Hands running over the rail of the balcony as he thought, the cool trails of water that flowed under his fingers almost felt comforting, knowing that he was not the only thing left in this world that was cold. It was that chilled manner that kept him distant, the world stood outside his own frame of life.
Sometimes he fooled himself into thinking that life would be better, could be better, if he fell into step along with the bothersome bright-eyed youth and his friends. Then he would always remember that he did not need friends, because he did not need to lose them. The illusion was shattered quickly in his mind.
Because friends only stayed around until they found some fault to hate, or some new interest to look into. He could see that much in Yuugi's little group; it was always easier to see the truth when one was looking in instead of looking out.
That group was close, they preached hope and kinship between them all, but Seto did not see it. He saw several people who were very lost and stood no chance of making it alone thrown together. People who swore on the good will of companionship in one moment and spent the next snarling at anyone who followed any path besides their own.
He had seen each of them betray the others at one point or another, but forgiveness ran as freely as water in that group because casting your lot with misfits was still better than trying to be strong enough to survive alone.
Seto refused to be that weak.
He could not allow himself the simple ease of idle conversation; it gave too many chances to let people behind masks. And people, he had learned, were very quick to laugh or reject any aspect of a real person that they did not wish to see.
So he had longed for companionship more than once, but he was too guarded now to even feel like he was human enough to relate to other people.
And more than that he was terrified of the responsibility that came with friends, not because he could not handle it but because he knew that each time you gave a small part of yourself away to another you risked more than just being rejected.
The risk that frightened him most was that someone might just get under his snowy masks and find the person he almost was, and that meant another struggle to find a balance between the ice and the humanity.
It was the last thing he wanted to deal with, being alone was better than being stuck second guessing yourself for the sake of someone else.
He was not really heartless, and the word did sting him to hear it spoken about him outloud, but his icy exterior kept that truth hidden too well. So well in fact that even he sometimes forgot who Seto Kaiba might have been if life had not exploded around him. He did not regret that, much, just every now and then he wondered what else could have been waiting. But all he had to do was look over his personal empire to reassure himself that he had taken the right steps, made the right moves.

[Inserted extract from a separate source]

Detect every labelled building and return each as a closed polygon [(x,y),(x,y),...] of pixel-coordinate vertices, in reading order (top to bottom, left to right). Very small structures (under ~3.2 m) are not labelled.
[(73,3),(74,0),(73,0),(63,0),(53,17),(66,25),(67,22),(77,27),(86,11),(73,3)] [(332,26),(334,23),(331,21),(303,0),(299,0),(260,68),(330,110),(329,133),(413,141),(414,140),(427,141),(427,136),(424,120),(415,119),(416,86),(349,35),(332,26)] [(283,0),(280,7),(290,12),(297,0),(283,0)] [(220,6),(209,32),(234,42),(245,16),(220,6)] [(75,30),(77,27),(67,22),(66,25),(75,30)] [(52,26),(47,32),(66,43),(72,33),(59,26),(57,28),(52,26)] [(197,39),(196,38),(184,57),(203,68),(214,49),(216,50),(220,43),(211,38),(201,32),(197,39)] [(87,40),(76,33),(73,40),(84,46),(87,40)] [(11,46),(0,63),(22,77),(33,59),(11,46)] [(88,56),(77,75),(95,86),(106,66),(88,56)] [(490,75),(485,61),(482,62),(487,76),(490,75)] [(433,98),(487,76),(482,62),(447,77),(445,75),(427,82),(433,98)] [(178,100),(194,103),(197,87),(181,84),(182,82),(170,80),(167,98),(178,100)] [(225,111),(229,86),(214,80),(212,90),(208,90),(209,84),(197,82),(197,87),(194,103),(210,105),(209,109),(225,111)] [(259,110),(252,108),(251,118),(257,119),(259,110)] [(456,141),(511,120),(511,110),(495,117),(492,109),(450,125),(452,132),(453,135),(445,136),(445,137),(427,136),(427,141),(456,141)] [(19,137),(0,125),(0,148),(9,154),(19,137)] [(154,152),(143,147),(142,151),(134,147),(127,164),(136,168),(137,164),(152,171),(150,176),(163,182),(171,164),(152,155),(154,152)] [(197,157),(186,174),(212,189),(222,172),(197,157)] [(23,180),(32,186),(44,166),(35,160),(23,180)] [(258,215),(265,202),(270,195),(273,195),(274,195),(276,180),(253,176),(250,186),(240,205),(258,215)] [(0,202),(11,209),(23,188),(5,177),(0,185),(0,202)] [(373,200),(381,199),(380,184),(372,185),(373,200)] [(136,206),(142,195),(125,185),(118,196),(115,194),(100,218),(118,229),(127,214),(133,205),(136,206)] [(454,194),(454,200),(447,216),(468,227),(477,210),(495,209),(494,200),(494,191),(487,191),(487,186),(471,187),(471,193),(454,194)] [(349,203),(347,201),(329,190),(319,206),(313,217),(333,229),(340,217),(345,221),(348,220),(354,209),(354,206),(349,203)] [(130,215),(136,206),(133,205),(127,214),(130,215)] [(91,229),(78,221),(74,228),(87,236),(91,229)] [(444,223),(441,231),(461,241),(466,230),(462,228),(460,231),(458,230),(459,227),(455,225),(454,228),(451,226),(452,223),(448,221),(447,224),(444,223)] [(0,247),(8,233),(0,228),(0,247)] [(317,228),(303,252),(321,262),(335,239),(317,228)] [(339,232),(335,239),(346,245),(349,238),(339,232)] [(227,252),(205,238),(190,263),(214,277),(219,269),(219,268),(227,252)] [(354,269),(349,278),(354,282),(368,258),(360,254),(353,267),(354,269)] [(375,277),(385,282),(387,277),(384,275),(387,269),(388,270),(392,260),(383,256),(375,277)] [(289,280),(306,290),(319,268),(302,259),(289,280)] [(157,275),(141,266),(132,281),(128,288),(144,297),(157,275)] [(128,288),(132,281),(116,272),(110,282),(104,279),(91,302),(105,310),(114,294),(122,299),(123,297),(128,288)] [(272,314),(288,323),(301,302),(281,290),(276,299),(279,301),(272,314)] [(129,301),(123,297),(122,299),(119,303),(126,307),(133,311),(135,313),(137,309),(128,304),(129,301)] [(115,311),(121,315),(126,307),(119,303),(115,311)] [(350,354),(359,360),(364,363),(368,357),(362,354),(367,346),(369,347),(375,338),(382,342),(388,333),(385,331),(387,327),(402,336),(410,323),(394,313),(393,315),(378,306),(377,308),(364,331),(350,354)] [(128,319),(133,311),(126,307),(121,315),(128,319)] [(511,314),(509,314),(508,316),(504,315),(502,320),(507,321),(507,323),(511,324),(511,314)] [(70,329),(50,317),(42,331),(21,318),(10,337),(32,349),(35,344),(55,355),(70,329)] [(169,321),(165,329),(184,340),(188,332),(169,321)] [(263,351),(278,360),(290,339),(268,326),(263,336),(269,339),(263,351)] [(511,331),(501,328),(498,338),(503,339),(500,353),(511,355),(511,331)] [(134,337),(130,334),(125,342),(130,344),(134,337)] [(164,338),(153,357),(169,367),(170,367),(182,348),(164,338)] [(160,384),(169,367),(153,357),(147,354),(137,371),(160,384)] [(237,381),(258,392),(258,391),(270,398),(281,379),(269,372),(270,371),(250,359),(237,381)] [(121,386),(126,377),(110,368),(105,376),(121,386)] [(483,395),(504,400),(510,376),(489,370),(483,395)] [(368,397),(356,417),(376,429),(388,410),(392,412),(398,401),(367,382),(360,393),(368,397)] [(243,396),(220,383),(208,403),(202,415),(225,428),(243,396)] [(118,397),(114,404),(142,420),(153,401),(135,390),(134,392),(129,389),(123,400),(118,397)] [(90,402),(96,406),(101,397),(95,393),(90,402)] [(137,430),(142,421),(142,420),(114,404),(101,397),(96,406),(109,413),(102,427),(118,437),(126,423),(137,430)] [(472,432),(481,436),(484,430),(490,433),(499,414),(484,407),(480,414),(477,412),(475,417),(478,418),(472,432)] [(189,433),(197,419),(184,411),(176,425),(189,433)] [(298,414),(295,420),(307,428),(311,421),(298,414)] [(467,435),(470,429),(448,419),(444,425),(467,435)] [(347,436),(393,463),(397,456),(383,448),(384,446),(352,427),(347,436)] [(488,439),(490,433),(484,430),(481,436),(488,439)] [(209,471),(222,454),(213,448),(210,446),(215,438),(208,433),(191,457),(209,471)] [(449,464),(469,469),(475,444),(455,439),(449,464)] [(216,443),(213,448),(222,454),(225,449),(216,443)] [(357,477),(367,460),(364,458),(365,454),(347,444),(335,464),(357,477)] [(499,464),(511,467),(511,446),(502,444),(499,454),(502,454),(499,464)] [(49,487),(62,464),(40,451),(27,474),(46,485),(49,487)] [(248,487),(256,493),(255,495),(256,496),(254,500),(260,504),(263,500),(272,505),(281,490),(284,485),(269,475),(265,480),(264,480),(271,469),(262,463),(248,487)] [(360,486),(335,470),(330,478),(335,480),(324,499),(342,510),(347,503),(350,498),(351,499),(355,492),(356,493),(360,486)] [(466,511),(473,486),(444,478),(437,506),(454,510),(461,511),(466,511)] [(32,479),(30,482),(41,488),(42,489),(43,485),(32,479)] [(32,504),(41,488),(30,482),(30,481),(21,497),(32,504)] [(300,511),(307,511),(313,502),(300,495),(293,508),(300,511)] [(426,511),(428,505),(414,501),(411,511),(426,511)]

Or at least he used to be able to.
But now even that felt doubtful.
He was under attack in so many ways all the time, his serpent sneer stayed in place at all times. His claws always curled towards the throats of his enemies, he ached for resolution.
And at some point he had forgotten when he started to look upon himself less as a person and more as an icy blue dragon.
Because dragons took what they needed, they stood strong and fierce even in the face of injury and death. Dragons were wise enough to see the world without jaded eyes, and Seto had pushed aside his own childish dreams in favor of more stable ones when he was still too young to understand his own actions. And above all else dragons knew how to survive in places no man ever could, like the barren landscape of steel buildings void of laughter and dark offices chilled with the steady pulse of responsibility.
Dragons would do whatever they had to in the name of existence, they roared with power and faded with dignity.
Seto knew he was too frozen inside to be a man anymore. Just as surely as he knew that one day the ice would crack and he would find himself shattered for the final time, and left as nothing but an arctic winter memory.
But he did not fear that day, he almost longed for the moment when he found his freedom from the lifeless prison he had build up in his soul, the day the dragon could flex his wings unhindered and let go of the chains in favor of empty nothingness.
Somehow it gave him an odd sense of hope, because painful life allowed dragons to dream, even if they had to with their eyes open to the dangers in the process.